Rishi Sunak admits he has failed in his promise to cut NHS waiting lists – live in British politics
Good morning. Rishi Sunak is in Belfast today, meeting political leaders including the new Prime Minister, Michelle O’Neill, and Deputy Prime Minister, Emma Little-Pengelly, and the Taoiseach (Irish Prime Minister), Leo Varadkar. This is a (rare) good news story because, with its two revisions to the Northern Ireland Protocol (the Windsor Framework announced last February, and the Safeguarding the Union adjustments and improvements to the Framework last week), and the DUP finally its two- After a year’s boycott of Stormont, Northern Ireland can now move forward with a devolved government and the disruption of Brexit, if not over for good, is at least subsiding.
But Sunak will know that Prime Ministers never get any credit from British voters for their achievements in Belfast, so there’s an equally important story in an interview he gave to Piers Morgan on TalkTV, which airs tonight. Sunak admitted he has failed on his NHS waiting list target.
It is of course not news that he failed. Last January as one of his five promises, Sunak said: “NHS waiting lists will fall and people will get the care they need more quickly.” He did not say when, but waiting lists have risen and that is why every assessment over the past month of how Sunak delivered on his promises, such as the Guardian’s, has labeled it a failure.

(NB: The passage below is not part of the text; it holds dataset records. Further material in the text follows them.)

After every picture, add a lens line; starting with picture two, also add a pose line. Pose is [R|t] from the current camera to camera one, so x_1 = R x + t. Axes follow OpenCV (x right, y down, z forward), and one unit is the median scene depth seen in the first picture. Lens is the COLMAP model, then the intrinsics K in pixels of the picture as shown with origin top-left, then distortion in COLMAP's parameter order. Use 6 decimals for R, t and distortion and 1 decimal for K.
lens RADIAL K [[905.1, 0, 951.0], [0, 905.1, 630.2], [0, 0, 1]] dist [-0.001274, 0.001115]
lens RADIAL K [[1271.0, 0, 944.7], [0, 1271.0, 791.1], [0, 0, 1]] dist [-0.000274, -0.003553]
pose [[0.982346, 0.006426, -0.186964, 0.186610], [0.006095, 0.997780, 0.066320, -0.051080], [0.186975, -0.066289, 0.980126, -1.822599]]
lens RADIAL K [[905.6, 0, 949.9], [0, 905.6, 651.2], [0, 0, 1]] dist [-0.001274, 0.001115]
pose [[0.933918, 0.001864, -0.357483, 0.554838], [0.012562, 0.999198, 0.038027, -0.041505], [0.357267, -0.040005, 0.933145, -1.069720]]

But getting a frontline politician like Sunak to admit failure on this scale is another matter, and Morgan made headlines by forcing the Prime Minister into an awkward moment of candor. Last month, in interviews about the commitments, Zonak claimed he was “making progress.” But when Morgan asked him about waiting lists, Zonak said almost the opposite: “We haven’t made enough progress.”
The exchange continued:
Morgan: “You didn’t keep that promise?”
Zonak: “Yes we have.”
Morgan: “Because you said NHS waiting lists will fall. In fact, they are now declining slightly. But the waiting list is still almost half a million more than at the beginning of last year. Do you accept that?”

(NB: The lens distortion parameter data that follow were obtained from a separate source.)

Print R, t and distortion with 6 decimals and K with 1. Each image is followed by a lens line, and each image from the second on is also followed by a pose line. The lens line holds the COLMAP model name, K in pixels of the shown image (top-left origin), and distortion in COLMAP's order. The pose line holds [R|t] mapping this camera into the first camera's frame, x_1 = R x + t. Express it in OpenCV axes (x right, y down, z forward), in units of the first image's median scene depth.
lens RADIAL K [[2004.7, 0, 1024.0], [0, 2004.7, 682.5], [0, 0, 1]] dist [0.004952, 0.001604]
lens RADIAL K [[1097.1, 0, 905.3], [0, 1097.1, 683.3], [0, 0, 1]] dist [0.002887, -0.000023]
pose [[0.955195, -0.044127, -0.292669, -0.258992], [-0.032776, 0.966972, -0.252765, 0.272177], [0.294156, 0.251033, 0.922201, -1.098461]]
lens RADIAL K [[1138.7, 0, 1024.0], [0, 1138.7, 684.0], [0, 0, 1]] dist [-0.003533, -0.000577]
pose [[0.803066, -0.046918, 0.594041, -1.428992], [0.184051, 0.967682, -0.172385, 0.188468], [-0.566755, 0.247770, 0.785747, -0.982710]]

Zonak: “Yes. And we all know the reasons for that and what I would say to people is: look, we have invested record amounts of money in the NHS, more doctors, more nurses, more scanners. All these things mean that the NHS today is doing more than ever before. But industrial action has had an impact.”
Here is the agenda for the day.
9:30 am: Rishi Sunak will meet Michelle O’Neill and Emma Little-Pengelly, the new First Minister and Deputy First Minister of Northern Ireland, in Stormont. He also meets Leo Varadkar, his Irish counterpart.
Morning: Sunak is expected to hold a press conference.
2:30 PM: Mel Stride, the Work and Pensions Secretary, answers questions in the House of Commons.